■ WORK INSTRUCTIONS ■
Please repeat the whole listing exactly, but leave out any picture it holds.

■ EXCERPTED RECORDS ■
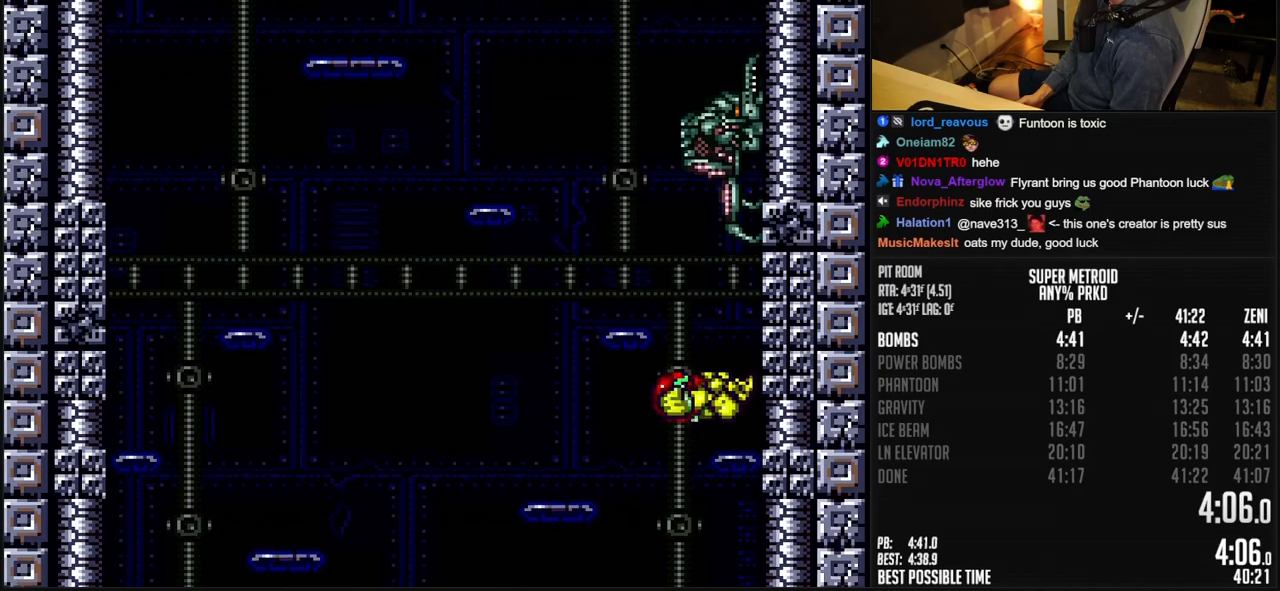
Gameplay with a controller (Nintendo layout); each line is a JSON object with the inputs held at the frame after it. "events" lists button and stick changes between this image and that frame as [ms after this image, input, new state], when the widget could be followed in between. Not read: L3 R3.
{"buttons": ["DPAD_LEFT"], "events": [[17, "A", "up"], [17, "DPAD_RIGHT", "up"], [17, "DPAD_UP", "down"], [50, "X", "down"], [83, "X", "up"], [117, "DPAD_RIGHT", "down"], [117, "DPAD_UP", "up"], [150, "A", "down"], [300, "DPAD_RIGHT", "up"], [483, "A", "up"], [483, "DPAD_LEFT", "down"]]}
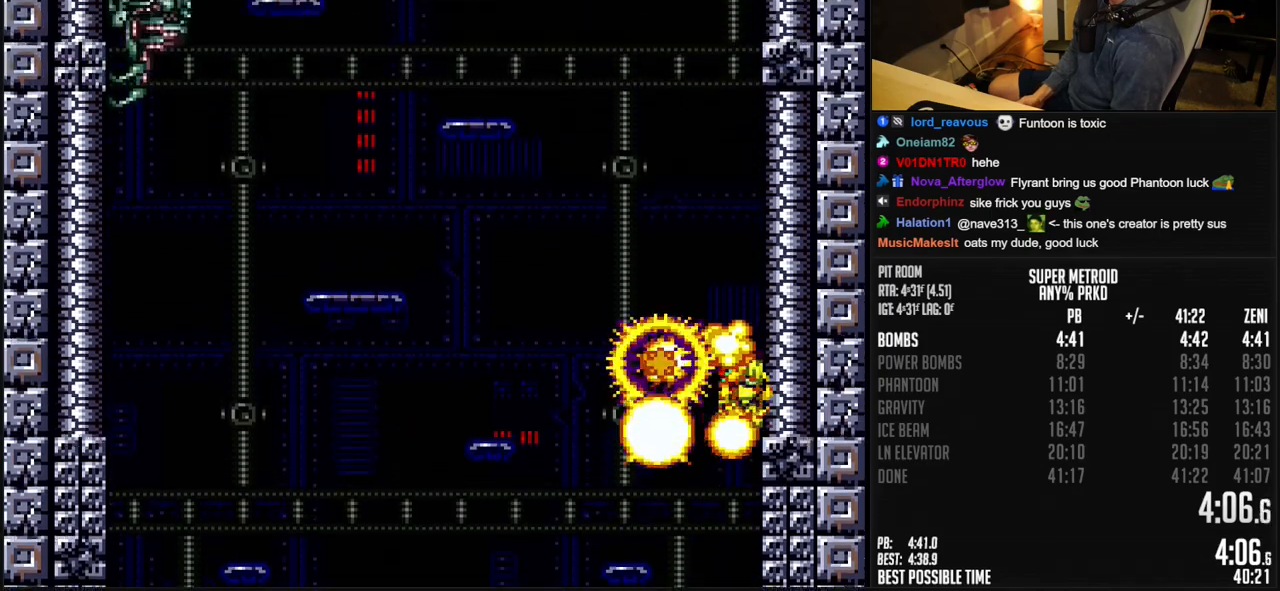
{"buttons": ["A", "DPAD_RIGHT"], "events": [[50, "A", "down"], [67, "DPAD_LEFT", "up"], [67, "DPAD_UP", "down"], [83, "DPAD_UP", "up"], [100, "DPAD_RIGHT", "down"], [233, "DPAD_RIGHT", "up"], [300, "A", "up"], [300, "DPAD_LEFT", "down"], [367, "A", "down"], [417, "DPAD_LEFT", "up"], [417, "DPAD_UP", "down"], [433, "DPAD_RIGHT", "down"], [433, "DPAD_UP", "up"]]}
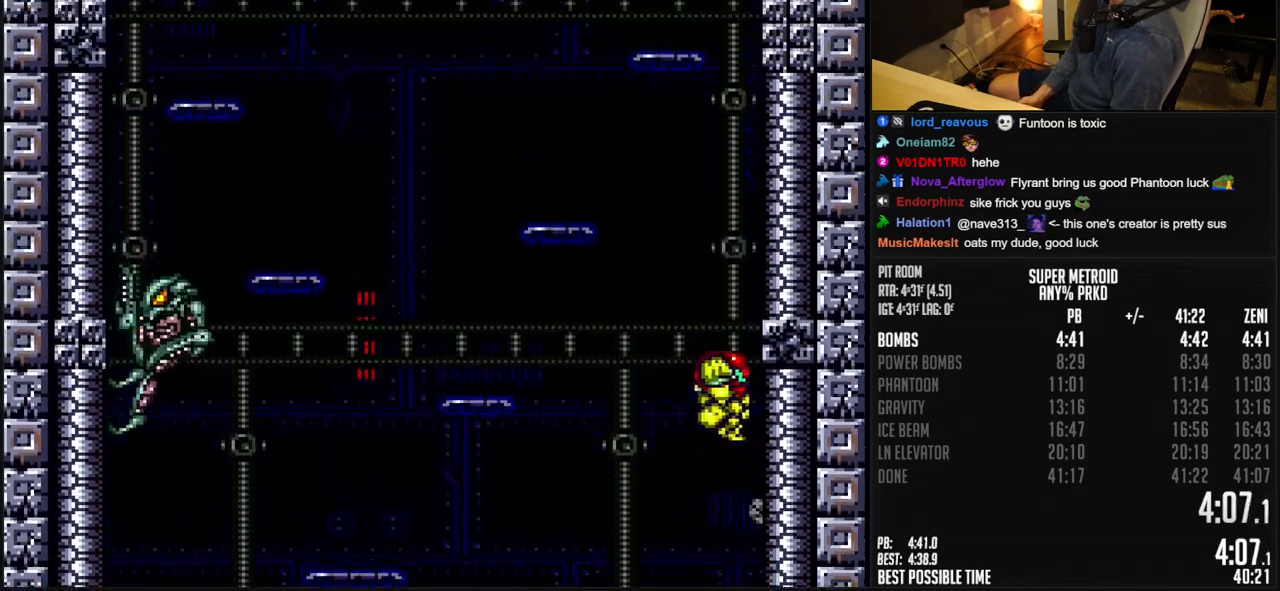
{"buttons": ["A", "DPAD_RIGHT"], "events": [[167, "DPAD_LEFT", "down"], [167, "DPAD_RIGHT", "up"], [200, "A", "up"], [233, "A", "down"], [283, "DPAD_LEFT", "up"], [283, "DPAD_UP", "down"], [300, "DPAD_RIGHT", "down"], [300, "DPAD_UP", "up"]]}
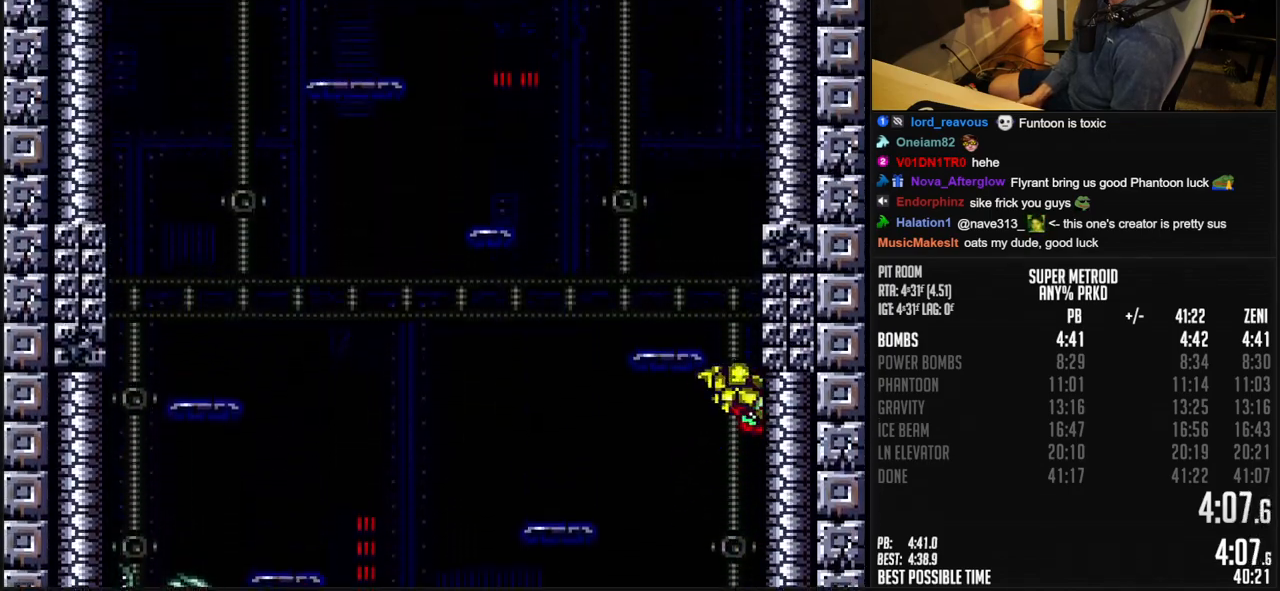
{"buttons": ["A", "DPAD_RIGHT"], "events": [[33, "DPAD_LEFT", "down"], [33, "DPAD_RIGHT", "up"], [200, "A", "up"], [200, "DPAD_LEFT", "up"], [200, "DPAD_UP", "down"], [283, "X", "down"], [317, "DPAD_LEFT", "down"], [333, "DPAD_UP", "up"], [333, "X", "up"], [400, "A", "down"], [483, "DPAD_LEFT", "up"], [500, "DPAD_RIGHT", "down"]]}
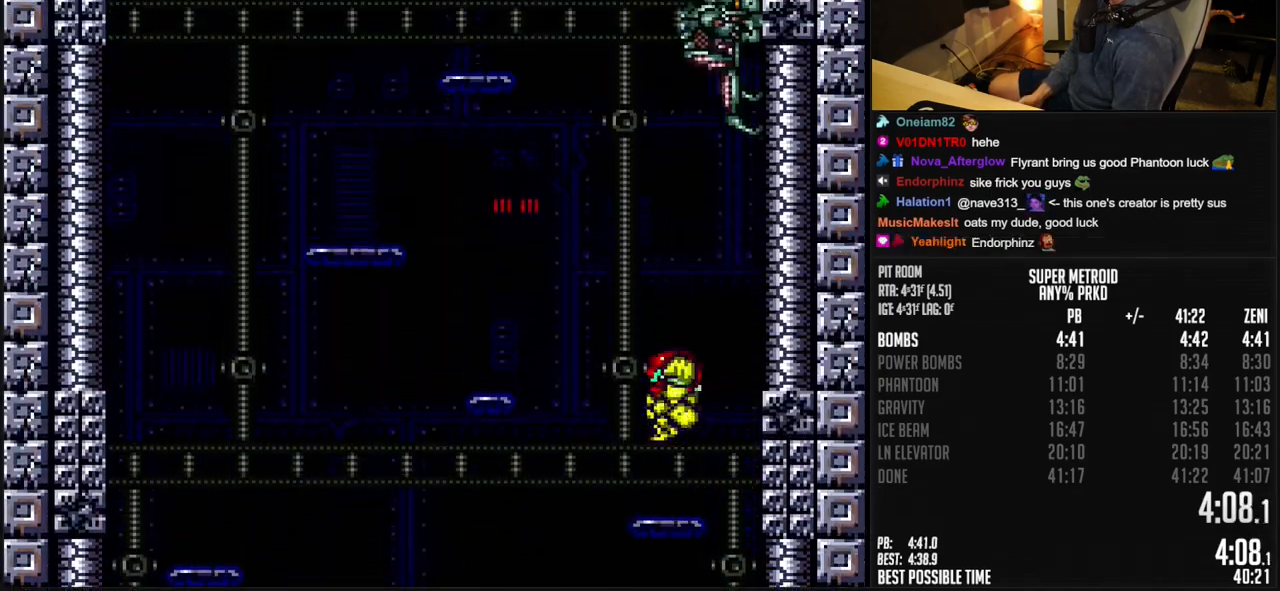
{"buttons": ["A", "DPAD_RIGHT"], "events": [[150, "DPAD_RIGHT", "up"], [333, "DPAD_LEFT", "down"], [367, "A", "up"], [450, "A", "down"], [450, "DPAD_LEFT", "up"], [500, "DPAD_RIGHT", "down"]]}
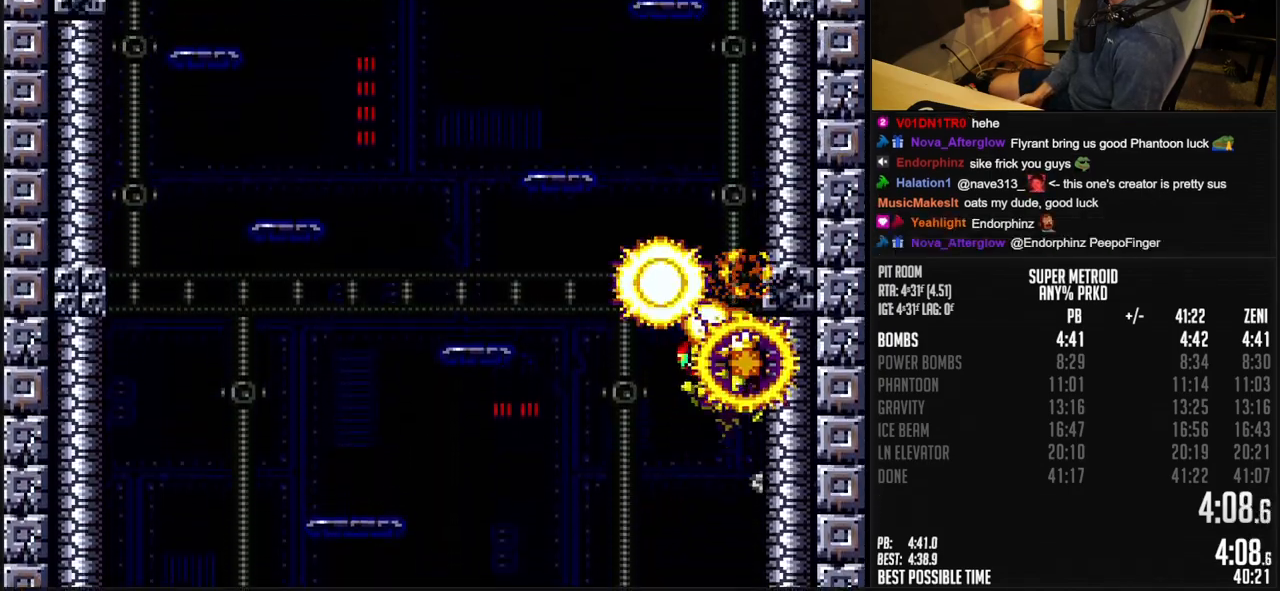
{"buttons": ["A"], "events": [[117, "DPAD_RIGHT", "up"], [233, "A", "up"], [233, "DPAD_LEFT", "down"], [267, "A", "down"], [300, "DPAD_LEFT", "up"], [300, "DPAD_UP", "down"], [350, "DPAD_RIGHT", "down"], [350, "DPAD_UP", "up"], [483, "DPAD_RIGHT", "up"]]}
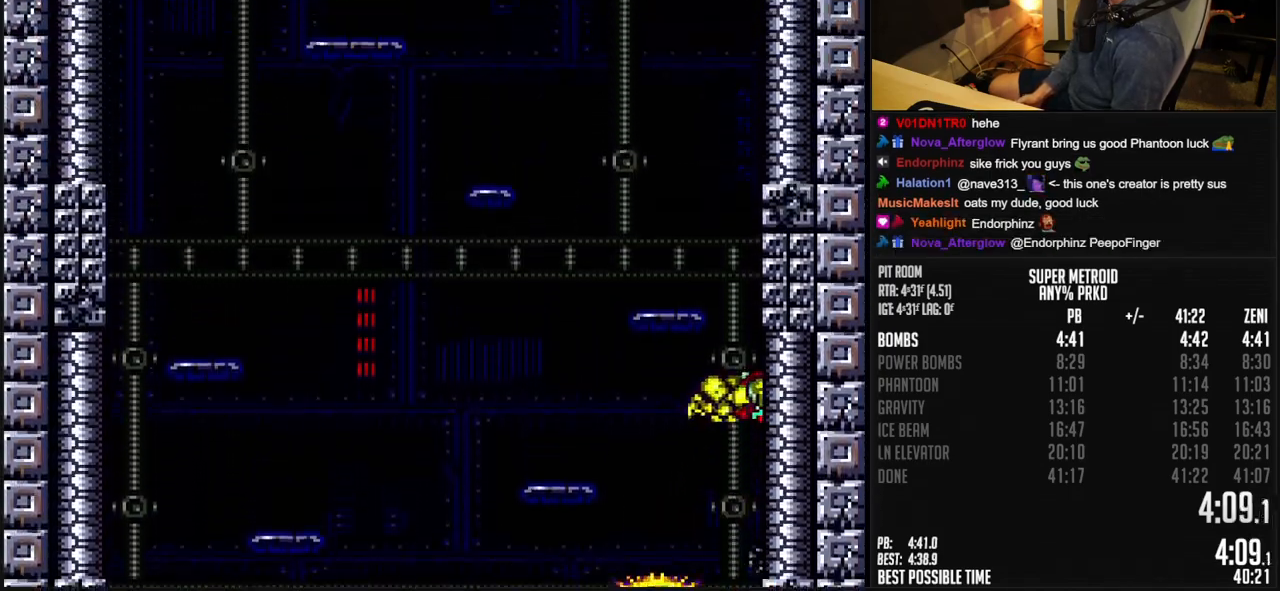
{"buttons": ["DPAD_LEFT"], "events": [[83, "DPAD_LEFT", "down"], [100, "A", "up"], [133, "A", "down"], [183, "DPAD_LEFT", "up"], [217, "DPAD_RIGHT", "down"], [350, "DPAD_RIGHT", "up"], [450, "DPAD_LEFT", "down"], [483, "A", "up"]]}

■ OUTPUT OF THE EXERCISE ■
Gameplay with a controller (Nintendo layout); each line is a JSON object with the inputs held at the frame after it. "events" lists button and stick changes between this image and that frame as [ms after this image, input, new state], when the widget could be followed in between. Not read: L3 R3.
{"buttons": ["DPAD_LEFT"], "events": [[17, "A", "up"], [17, "DPAD_RIGHT", "up"], [17, "DPAD_UP", "down"], [50, "X", "down"], [83, "X", "up"], [117, "DPAD_RIGHT", "down"], [117, "DPAD_UP", "up"], [150, "A", "down"], [300, "DPAD_RIGHT", "up"], [483, "A", "up"], [483, "DPAD_LEFT", "down"]]}
{"buttons": ["A", "DPAD_RIGHT"], "events": [[50, "A", "down"], [67, "DPAD_LEFT", "up"], [67, "DPAD_UP", "down"], [83, "DPAD_UP", "up"], [100, "DPAD_RIGHT", "down"], [233, "DPAD_RIGHT", "up"], [300, "A", "up"], [300, "DPAD_LEFT", "down"], [367, "A", "down"], [417, "DPAD_LEFT", "up"], [417, "DPAD_UP", "down"], [433, "DPAD_RIGHT", "down"], [433, "DPAD_UP", "up"]]}
{"buttons": ["A", "DPAD_RIGHT"], "events": [[167, "DPAD_LEFT", "down"], [167, "DPAD_RIGHT", "up"], [200, "A", "up"], [233, "A", "down"], [283, "DPAD_LEFT", "up"], [283, "DPAD_UP", "down"], [300, "DPAD_RIGHT", "down"], [300, "DPAD_UP", "up"]]}
{"buttons": ["A", "DPAD_RIGHT"], "events": [[33, "DPAD_LEFT", "down"], [33, "DPAD_RIGHT", "up"], [200, "A", "up"], [200, "DPAD_LEFT", "up"], [200, "DPAD_UP", "down"], [283, "X", "down"], [317, "DPAD_LEFT", "down"], [333, "DPAD_UP", "up"], [333, "X", "up"], [400, "A", "down"], [483, "DPAD_LEFT", "up"], [500, "DPAD_RIGHT", "down"]]}
{"buttons": ["A", "DPAD_RIGHT"], "events": [[150, "DPAD_RIGHT", "up"], [333, "DPAD_LEFT", "down"], [367, "A", "up"], [450, "A", "down"], [450, "DPAD_LEFT", "up"], [500, "DPAD_RIGHT", "down"]]}
{"buttons": ["A"], "events": [[117, "DPAD_RIGHT", "up"], [233, "A", "up"], [233, "DPAD_LEFT", "down"], [267, "A", "down"], [300, "DPAD_LEFT", "up"], [300, "DPAD_UP", "down"], [350, "DPAD_RIGHT", "down"], [350, "DPAD_UP", "up"], [483, "DPAD_RIGHT", "up"]]}
{"buttons": ["DPAD_LEFT"], "events": [[83, "DPAD_LEFT", "down"], [100, "A", "up"], [133, "A", "down"], [183, "DPAD_LEFT", "up"], [217, "DPAD_RIGHT", "down"], [350, "DPAD_RIGHT", "up"], [450, "DPAD_LEFT", "down"], [483, "A", "up"]]}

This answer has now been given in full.